Check the eligibility requirements and see whether your business meets them. Different providers will have different eligibility requirements. Some of the factors that they consider include industry of business, location, years in business and the business revenue. This information is usually available on the provider’s website.
Step Three: Submit the Application for Review
What are lenders evaluating?
Once you submit your documentation and paperwork, the lender will take some time to review your application. It may take months, weeks, days or just hours. Regardless of the duration, most small businesses use a similar fundamental set of metrics for evaluation. They include the following:
- Capacity: this is the ability of your small business to continue operating while paying off debts.

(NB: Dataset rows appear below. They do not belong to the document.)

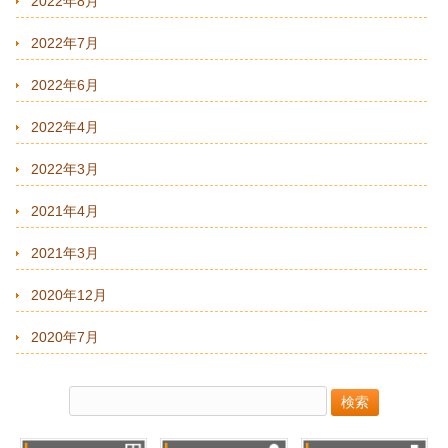
2022年8月
2022年7月
2022年6月
2022年4月
2022年3月
2021年4月
2021年3月
2020年12月
2020年7月
検
索:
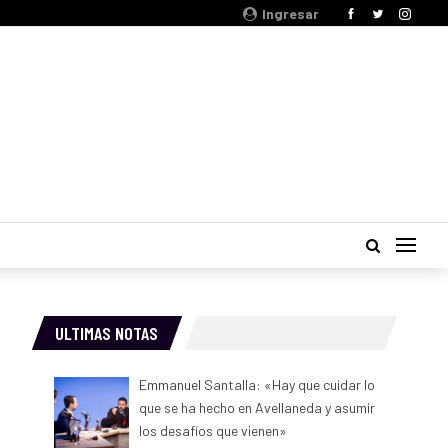
Ingresar
ULTIMAS NOTAS
Emmanuel Santalla: «Hay que cuidar lo
que se ha hecho en Avellaneda y asumir
los desafíos que vienen»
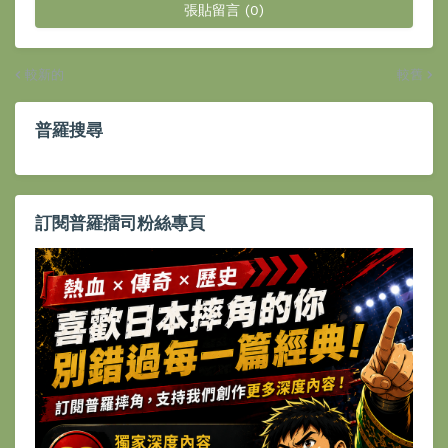
張貼留言 (0)
較新的
較舊
普羅搜尋
訂閱普羅擂司粉絲專頁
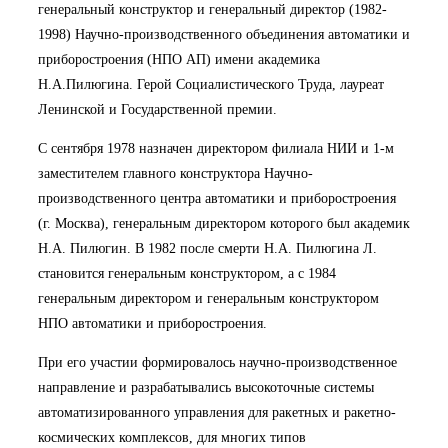
генеральный конструктор и генеральный директор (1982-
1998) Научно-производственного объединения автоматики и
приборостроения (НПО АП) имени академика
Н.А.Пилюгина. Герой Социалистического Труда, лауреат
Ленинской и Государственной премии.
С сентября 1978 назначен директором филиала НИИ и 1-м
заместителем главного конструктора Научно-
производственного центра автоматики и приборостроения
(г. Москва), генеральным директором которого был академик
Н.А. Пилюгин. В 1982 после смерти Н.А. Пилюгина Л.
становится генеральным конструктором, а с 1984
генеральным директором и генеральным конструктором
НПО автоматики и приборостроения.
При его участии формировалось научно-производственное
направление и разрабатывались высокоточные системы
автоматизированного управления для ракетных и ракетно-
космических комплексов, для многих типов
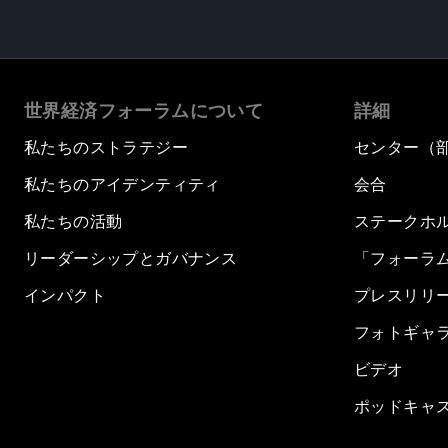
世界経済フォーラムについて
詳細
私たちのストラテジー
センター（
私たちのアイデンティティ
会合
私たちの活動
ステークホ
リーダーシップとガバナンス
「フォーラ
インパクト
プレスリリ
フォトギャ
ビデオ
ポッドキャ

- Character: this shows your credit history as a borrower. It portrays your responsibility when it comes to repaying loans.
- Conditions: this is a measure of the economy, time in business, geographic location and industry.
- Capital: the ability of your business to support the loan amount you have applied for.
- Collateral: These are the assets to be liquidated in case you default. Not all lenders require collateral—in that case, it is referred to as unsecured financing.
Step Four: Analyze the Loan
Assess the loan structure.
- When will you receive the funds?
- For how long do they expect you to make payments?
- When and how will you make the payments?
- Will that loan help your business credit?
Check the costs. The math should be simple. Know the total amount you will have to pay back. See whether there are any additional fees.
Step Five: Get the Best Option for Your Small Business
Don’t make the decision based on costs only. Consider the provider’s reputation, complexity of the process, etc.